# Hello from the Fright Zone



## Fright Zone (Sep 28, 2006)

I've been on the HalloweenForum.com and learned a lot and was inspired to do my first modest yard haunt last year 2005 at my Grandma's house since she regularly got 100-200 T-o-T's per year. The weather was great and they came out in full force 250+. that makes it worth it. this year I hope to add fog chillers, a graveyard fence and put props and costumes from last year's post 50-90% off sales I got last year.

The name Fright Zone is taken form the name of one of the haunted attractions at Cedar Point Sandusky, OH during their Halloweekends event where they transform a world-class amusement park into 3 haunted houses, 4 haunted outdoor attractions and numerous live shows. The Fright Zone in their Frontier Trail at night with professional actors, lots of LaMaitre fog machines and flood lights in cans being my favorite.
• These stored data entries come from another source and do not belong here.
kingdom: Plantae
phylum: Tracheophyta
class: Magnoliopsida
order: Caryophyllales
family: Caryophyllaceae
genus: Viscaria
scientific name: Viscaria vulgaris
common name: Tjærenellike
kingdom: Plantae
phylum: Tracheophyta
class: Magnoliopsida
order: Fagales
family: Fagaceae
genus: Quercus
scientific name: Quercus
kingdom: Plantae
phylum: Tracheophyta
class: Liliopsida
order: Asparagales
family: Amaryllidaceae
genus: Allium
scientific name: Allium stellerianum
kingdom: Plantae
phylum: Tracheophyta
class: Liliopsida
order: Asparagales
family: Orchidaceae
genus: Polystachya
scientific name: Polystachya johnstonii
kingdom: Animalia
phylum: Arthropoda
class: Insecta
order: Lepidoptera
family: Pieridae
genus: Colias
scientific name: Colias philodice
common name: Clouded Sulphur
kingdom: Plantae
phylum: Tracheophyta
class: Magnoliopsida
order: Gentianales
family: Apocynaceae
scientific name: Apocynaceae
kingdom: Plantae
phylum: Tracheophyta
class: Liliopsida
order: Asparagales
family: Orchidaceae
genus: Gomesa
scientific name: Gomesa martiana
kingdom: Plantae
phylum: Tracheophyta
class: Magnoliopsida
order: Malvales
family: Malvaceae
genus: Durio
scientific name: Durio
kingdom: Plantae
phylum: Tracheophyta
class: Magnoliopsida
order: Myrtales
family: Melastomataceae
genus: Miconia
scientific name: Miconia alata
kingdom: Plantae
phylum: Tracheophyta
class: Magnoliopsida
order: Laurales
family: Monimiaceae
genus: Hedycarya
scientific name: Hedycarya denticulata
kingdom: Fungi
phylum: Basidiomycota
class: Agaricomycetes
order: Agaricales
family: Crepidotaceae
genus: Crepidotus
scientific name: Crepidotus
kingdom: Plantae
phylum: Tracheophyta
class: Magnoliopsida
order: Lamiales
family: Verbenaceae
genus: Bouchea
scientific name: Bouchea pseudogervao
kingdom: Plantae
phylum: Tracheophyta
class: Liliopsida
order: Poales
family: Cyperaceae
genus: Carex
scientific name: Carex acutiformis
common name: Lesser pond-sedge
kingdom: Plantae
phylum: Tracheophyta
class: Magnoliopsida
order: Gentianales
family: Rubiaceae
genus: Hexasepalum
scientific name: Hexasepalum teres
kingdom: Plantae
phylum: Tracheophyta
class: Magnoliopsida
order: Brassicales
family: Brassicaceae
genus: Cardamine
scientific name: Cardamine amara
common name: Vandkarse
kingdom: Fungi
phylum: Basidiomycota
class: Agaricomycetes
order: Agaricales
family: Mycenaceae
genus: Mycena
I was inspired by Zombie-F and gmacted's fog chiller instructions this year and I modified my own using an Igloo Ice Cube chiller and finding the Vortex Chiller manual PDF online and discovering they use a 90 degree bend to the top of the chiller that works well. So I'm anxious to share ideas and hope it all works come Halloween!


----------



## Zombie-F (Apr 12, 2004)

Hi! Welcome aboard. We'd love to have your ideas added into the mix. Feel free to make yourself right at home.


----------



## Frighteners Entertainment (Jan 24, 2006)

Yes please do!!!
And Welcome, I think you'll find this place quite interesting!


----------



## grapegrl (Jan 3, 2006)

Hello and welcome, Fright Zone!


----------



## DeadSpider (Feb 3, 2006)

Welcome! yer gonna love it here


----------



## HalloweenRick (Nov 25, 2005)

Welcome aboard!


----------



## ScareFX (Aug 18, 2004)

Welcome Fright Zone.


----------



## Hella (Feb 6, 2006)

Welcome Fright Zone!


----------



## Wyatt Furr (Jun 5, 2006)

Welcome FZ to the forum


----------



## slimy (Jul 12, 2006)

Have a great time. Welcome to the forum.


----------



## Sinister (Apr 18, 2004)

Welcome to the Haunt Zone, Fright Zone! :jol:


----------



## Death's Door (Mar 22, 2006)

Welcome Fright Zone - Glad you could join us crazies!!!!!


----------



## slightlymad (May 25, 2006)

Howdy. Let the building frenzy guide you to the darkness


----------



## Vlad (Aug 2, 2005)

It's about time you got here !!! LOL Welcome FZ! I haven't enjoyed a prop discussion as much as the fogger one, in a long time. Looking forward to lots more discovering with you around.


----------



## Smelly-Skelly (Sep 29, 2006)

Welcome as well. I also joined today. It likes one big happy family.


----------



## Johnny Thunder (Feb 24, 2006)

welcome :devil:


----------



## scareme (Aug 29, 2006)

Welcome, you're among friends.


----------



## Dr Morbius (Sep 21, 2004)

Welcome to the MADNESS!


----------



## Fright Zone (Sep 28, 2006)

Thanks everybody. It's nice to be here! Learn & share. Share & learn. Spend more money than I would if I wasn't on haunt forums LOL


----------



## NickG (Sep 12, 2006)

Booloha.


----------



## PrettyGhoul (Oct 7, 2005)

*Hello Fright Zone and welcome to Haunt Forum!!*


----------